→ **Texte à analyser**:

+ + +

Sélection naturelle, est le 2ème album studio de Kalash Crimi après La Fosse Aux Lions sorti en 2018. Pour ce 2ème opus le cagoulé le plus célèbre de France va plus loin que la sauvagerie qu’on lui connaît.
« J’suis producteur, éditeur mais aussi auteur », dès la première phrase de l’album Crimi clame son indépendance. Sans doute une manière de dire qu’il va rapper comme il veut et aborder les sujets qu’il veut.

+ + +

→ **Données fournies**:
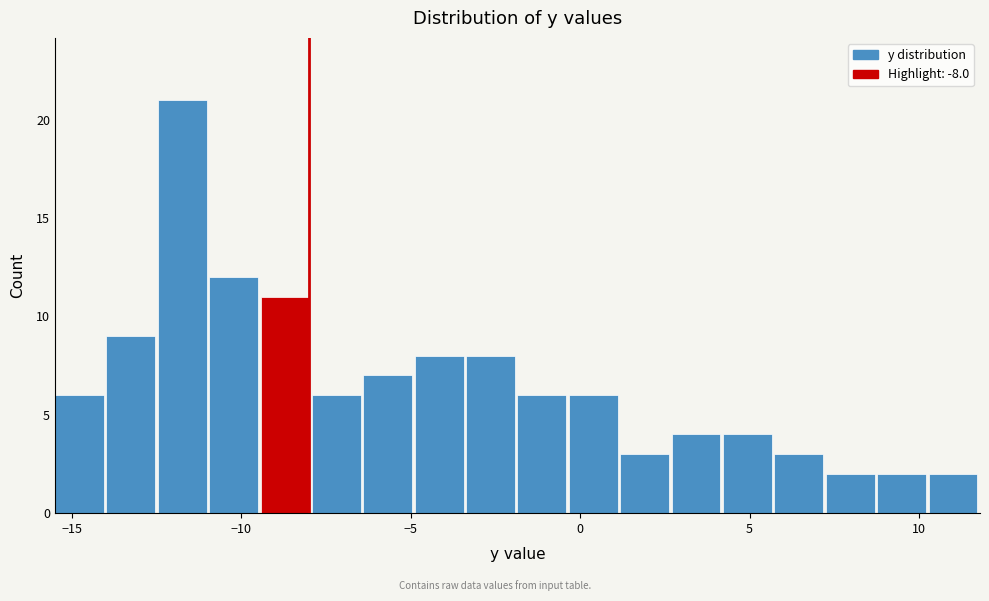

Read against the x-axis, roughly where is the centre of the tallest bar?

-11.5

+ + +

→ **Consigne**:
Traduisez en anglais cette phrase du texte sur l'album Sélection naturelle : « Sans doute une manière de dire qu’il va rapper comme il veut et aborder les sujets qu’il veut. »

→ **Résultat**:
Probably a way of saying that he is going to rap however he wants and tackle whatever subjects he wants.